Unbound Local Error:

>>> def f():
...     x = 5
...     def g():
...         x += 1 # UnboundLocalError: cannot modify variable X outside current frame
...         print(x)
...     return g
...
>>> h = f()
>>> h()
Traceback (most recent call last):
  File "<stdin>", line 1, in <module>
  File "<stdin>", line 4, in g
UnboundLocalError: local variable 'x' referenced before assignment

No Error:

>>> def f():
...     x = 5
...     def g():
...         i = x # No Error: accesses value X from parent frame, binds it to I in the current frame
...         i += 1
...         print(i)
...     return g
...
>>> h = f()
>>> h()
6

def funception(func1, begin):
    """ Takes in a function (func1) and a begin value.
    Returns a function (func2) that will find the product of
    func1 applied to the range of numbers from
    begin (inclusive) to end (exclusive)

    >>> def increment(num):
    ...     return num + 1
    >>> def double(num):
    ...     return num * 2
    >>> g1 = funception(increment, 0)
    >>> g1(3)    # increment(0) * increment(1) * increment(2) = 1 * 2 * 3 = 6
    6
    >>> g1(0)    # Returns 1 because begin >= end
    1
    >>> g1(-1)   # Returns 1 because begin >= end
    1
    >>> g2 = funception(double, 1)
    >>> g2(3)    # double(1) * double(2) = 2 * 4 = 8
    8
    >>> g2(4)    # double(1) * double(2) * double(3) = 2 * 4 * 6 = 48
    48
    >>> g3 = funception(increment, -3)
    >>> g3(-1)   # increment(-3) * increment(-2) = -2 * -1 = 2
    2
    """
    def func2(end):
        i = begin
        product = 1
        while i < end:
            product *= func1(i)
            i += 1
        return product
    return func2

Use Ok to test your code:

python3 ok -q funception

Q3: Make Repeater

Implement the function make_repeater which takes a one-argument function f and a positive integer n. It returns a one-argument function so that make_repeater(f, n)(x) returns the value of f(f(...f(x)...)), in which f is applied n times to x. For example, make_repeater(square, 3)(5) squares 5 three times and returns 390625, just like square(square(square(5))).

def make_repeater(f, n):
    """Returns the function that computes the nth application of f.

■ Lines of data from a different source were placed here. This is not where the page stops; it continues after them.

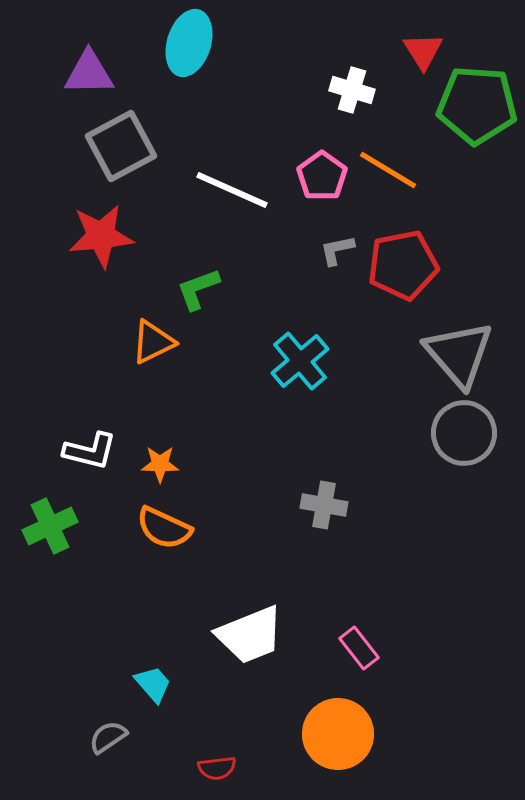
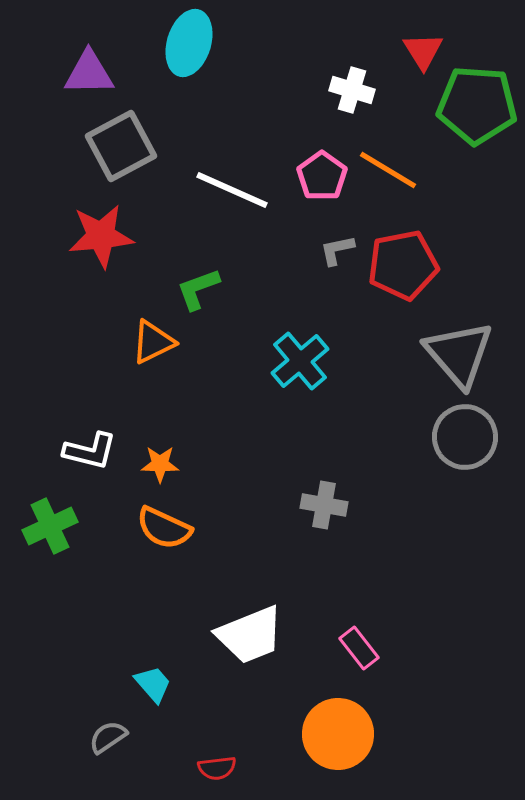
gray circle: moved 1 px right, 4 px down
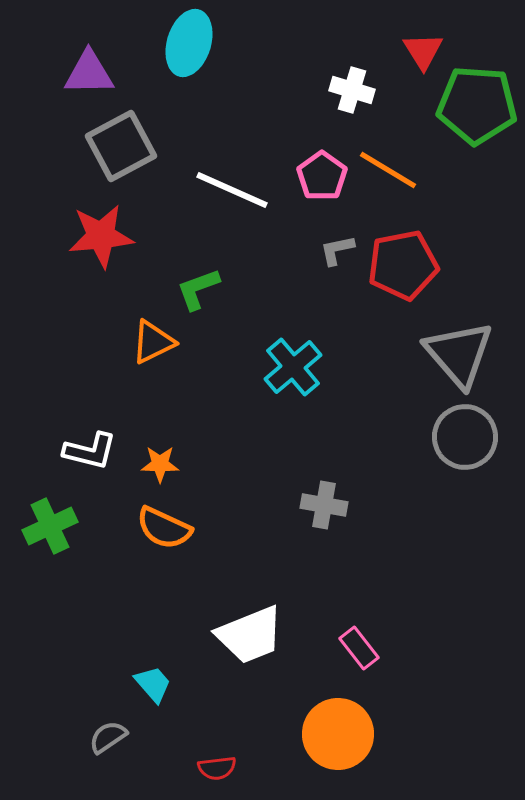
cyan cross: moved 7 px left, 6 px down
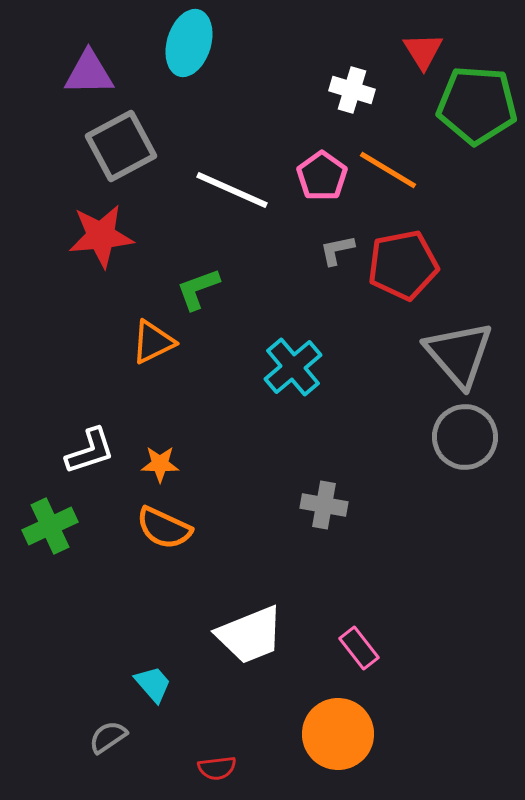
white L-shape: rotated 32 degrees counterclockwise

    >>> add_three = make_repeater(increment, 3)
    >>> add_three(5)
    8
    >>> make_repeater(triple, 5)(1) # 3 * (3 * (3 * (3 * (3 * 1))))
    243
    >>> make_repeater(square, 2)(5) # square(square(5))
    625
    >>> make_repeater(square, 3)(5) # square(square(square(5)))
    390625
    """
    def repeater(x):
        k = 0
        while k < n:
            x, k = f(x), k + 1
        return x
    return repeater

Use Ok to test your code:

python3 ok -q make_repeater

There are many correct ways to implement make_repeater. This solution repeatedly applies h.

Check Your Score Locally

You can locally check your score on each question of this assignment by running

python3 ok --score

This does NOT submit the assignment! When you are satisfied with your score, submit the assignment to Gradescope to receive credit for it.

Submit Assignment

Submit this assignment by uploading any files you've edited to the appropriate Gradescope assignment. Lab 00 has detailed instructions.